Ever since we put forward our theory in 1996, it has been subjected to very sharp criticism, which is normal in science.
First it was said that a link between clouds and solar activity could not be correct, because no physical mechanism was known. But in 2006, after many years of work, we completed experiments at DTU Space that demonstrated the existence of a physical mechanism. The cosmic rays help to form aerosols, which are the seeds for cloud formation.
Then came the criticism that the mechanism we found in the laboratory could not work in the real atmosphere, and therefore had no practical significance. We have just rejected that criticism emphatically.
It turns out that the Sun itself performs what might be called natural experiments. Giant solar eruptions can cause the cosmic ray intensity on earth to dive suddenly over a few days. In the days following an eruption, cloud cover can fall by about 4 per cent. And the amount of liquid water in cloud droplets is reduced by almost 7 per cent. Here is a very large effect – indeed so great that in popular terms the Earth’s clouds originate in space.
So we have watched the Sun’s magnetic activity with increasing concern, since it began to wane in the mid-1990s.
That the Sun might now fall asleep in a deep minimum was suggested by solar scientists at a meeting in Kiruna in Sweden two years ago. So when Nigel Calder and I updated our book The Chilling Stars, we wrote a little provocatively that “we are advising our friends to enjoy global warming while it lasts.”

WHAT IS ASKED:
(A) According to the passage on cosmic rays and clouds, by about how much can cloud cover fall in the days after a giant solar eruption?
(B) Copy the passage on cosmic rays and clouds word for word, starting at "Then came the" and ending at "that criticism emphatically.".
(C) Carry on the passage on cosmic rays and clouds from its final sentence.

Data excerpts:
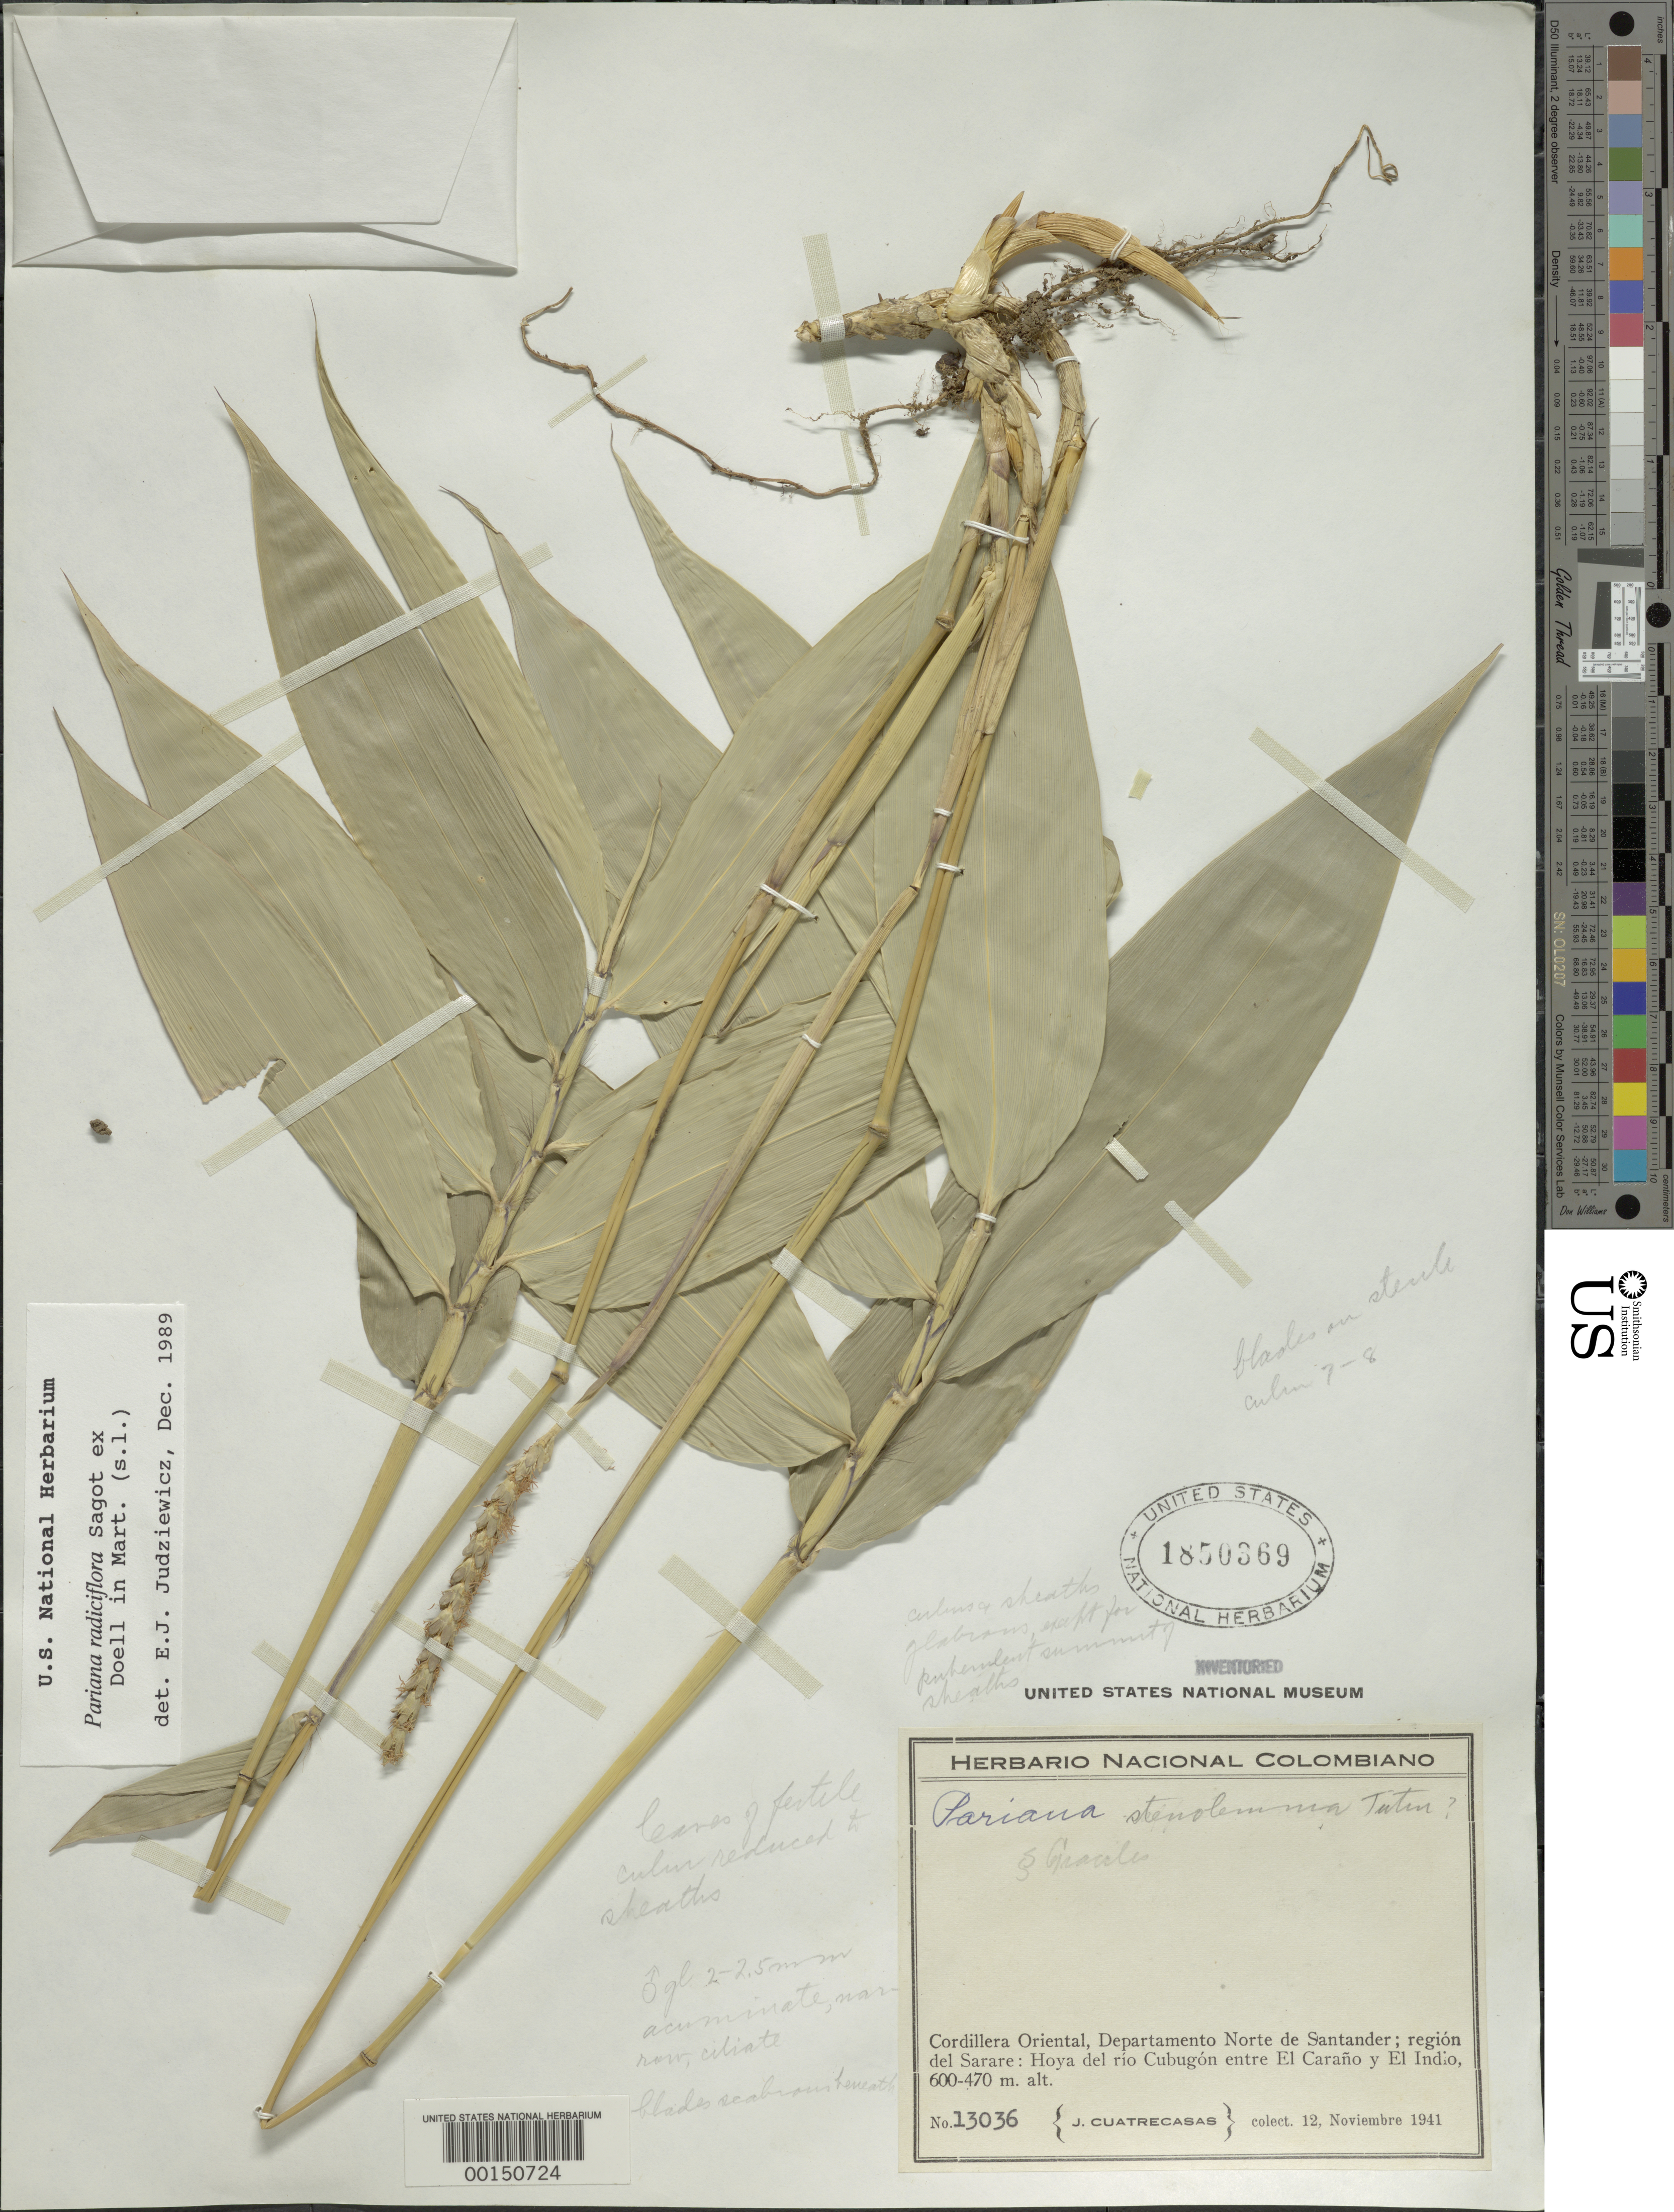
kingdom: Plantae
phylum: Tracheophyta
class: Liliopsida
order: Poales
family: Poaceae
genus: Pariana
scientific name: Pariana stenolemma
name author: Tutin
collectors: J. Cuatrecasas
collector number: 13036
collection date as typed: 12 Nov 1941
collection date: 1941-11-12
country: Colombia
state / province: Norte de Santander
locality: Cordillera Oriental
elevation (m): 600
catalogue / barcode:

FINAL ANSWERS:
(A) About 4 percent.

(B)
Then came the criticism that the mechanism we found in the laboratory could not work in the real atmosphere, and therefore had no practical significance. We have just rejected that criticism emphatically.

(C)
In fact global warming has stopped and a cooling is beginning. Mojib Latif from the University of Kiel argued at the recent UN World Climate Conference in Geneva that the cooling may continue through the next 10 to 20 years. His explanation was a natural change in the North Atlantic circulation, not in solar activity. But no matter how you interpret them, natural variations in climate are making a comeback.
The outcome may be that the Sun itself will demonstrate its importance for climate and so challenge the theories of global warming. No climate model has predicted a cooling of the Earth – quite the contrary. And this means that the projections of future climate are unreliable. A forecast saying it may be either warmer or colder for 50 years is not very useful, and science is not yet able to predict solar activity.
So in many ways we stand at a crossroads. The near future will be extremely interesting. I think it is important to accept that Nature pays no heed to what we humans think about it. Will the greenhouse theory survive a significant cooling of the Earth? Not in its current dominant form. Unfortunately, tomorrow’s climate challenges will be quite different from the greenhouse theory’s predictions. Perhaps it will become fashionable again to investigate the Sun’s impact on our climate.
–
Professor Henrik Svensmark is director of the Center for Sun-Climate Research at DTU Space. His book The Chilling Stars has also been published in Danish as Klima og Kosmos Gads Forlag, DK ISBN 9788712043508)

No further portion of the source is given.